L’apostrophe de Jean-Christophe Buisson/Ecrans
CHER HARRY DEAN STANTON, pour des générations de spectateurs, vous êtes un acteur de légende. Outre vos apparitions dans des séries télé de l’âge d’or (Bonanza, Rawhide), on vous a admiré dans des oeuvres inoubliables comme
Luke la main froide, Dillinger, Le Parrain II, Alien, Paris, Texas, Sailor et Lula, Las Vegas Parano et Une histoire vraie (parmi les 200 que vous avez tournées).
A cette liste s’ajoutera le merveilleux Lucky, de John Carroll Lynch. Vous y incarnez un vieux cow-boy nonagénaire et athée, assez misanthrope, volontiers sentencieux et très philosophe, dont la vie est rythmée par les exercices gymniques matutinaux, les mots croisés au diner de la petite ville du désert californien où il habite, les courses à la supérette locale tenue par une Chicana fière de ses origines et les conversations au pub, devant un bloody mary, avec les vieilles connaissances. Parlons-en, des vieilles connaissances ! Par exemple Howard (formidable David Lynch), inconsolable depuis que sa tortue terrestre baptisée Président Roosevelt s’est fait la malle de chez lui. A plus de 100 ans ! L’occasion d’un débat interminable sur la vie, la mort, la vieillesse, hier, aujourd’hui, demain… Tout, dans le lent et mélancolique
Lucky (surnom du héros, versé comme cuistot un peu planqué dans l’US Navy durant la terrible guerre du Pacifique), est à l’image de cette scène : d’une poésie et d’une sensibilité extrêmes, où les moments et les dialogues graves ou dramatiques s’effacent très vite au profit d’instants drôles et doux. A travers ce personnage vivant dans l’angoisse que tout s’arrête depuis qu’il a compris que son mauvais caractère et sa mauvaise humeur chroniques n’empêchaient pas tout le monde de l’aimer, voici une ode à la vie pure, aux rapports humains apaisés, à la tendresse.

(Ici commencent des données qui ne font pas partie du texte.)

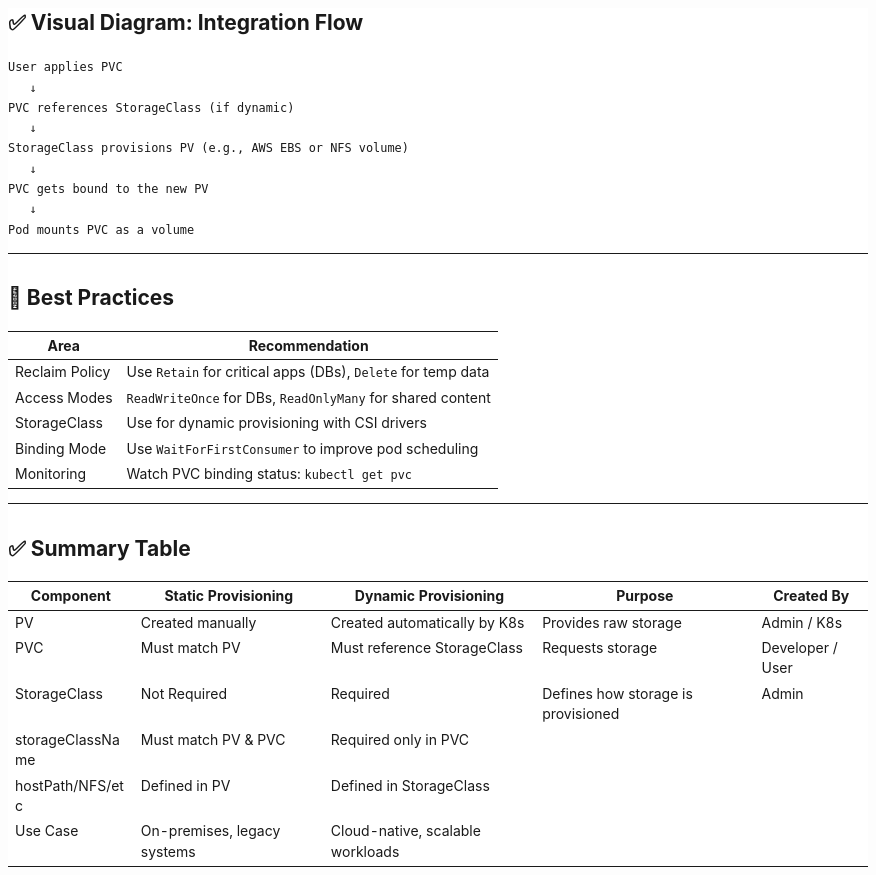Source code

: ## ✅ Visual Diagram: Integration Flow

```
User applies PVC
   ↓
PVC references StorageClass (if dynamic)
   ↓
StorageClass provisions PV (e.g., AWS EBS or NFS volume)
   ↓
PVC gets bound to the new PV
   ↓
Pod mounts PVC as a volume
```

---

## 🔐 Best Practices

| Area           | Recommendation                                                   |
|----------------|------------------------------------------------------------------|
| Reclaim Policy | Use `Retain` for critical apps (DBs), `Delete` for temp data     |
| Access Modes   | `ReadWriteOnce` for DBs, `ReadOnlyMany` for shared content       |
| StorageClass   | Use for dynamic provisioning with CSI drivers                    |
| Binding Mode   | Use `WaitForFirstConsumer` to improve pod scheduling             |
| Monitoring     | Watch PVC binding status: `kubectl get pvc`                      |

---

## ✅ Summary Table

| Component | Static Provisioning | Dynamic Provisioning | Purpose                          | Created By        |
|----------|----------------------|-----------------------| ----------------------------------|-------------------|
| PV       | Created manually     | Created automatically by K8s | Provides raw storage             | Admin / K8s       |
| PVC      | Must match PV        | Must reference StorageClass | Requests storage                 | Developer / User  |
| StorageClass | Not Required | Required | Defines how storage is provisioned | Admin            |
| storageClassName | Must match PV & PVC | Required only in PVC | 
| hostPath/NFS/etc | Defined in PV       | Defined in StorageClass |
| Use Case | On-premises, legacy systems | Cloud-native, scalable workloads |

Soixante-dix-huit minutes dont on ressort le coeur refait à neuf, requinqué, prêt à embrasser le monde et à lui sourire malgré la maladie grave et incurable dont nous souffrons tous, comme Lucky : le vieillissement.
Post-apostrophum : au plaisir des yeux s’ajoute celui des oreilles grâce à une bande-son tout aussi merveilleuse.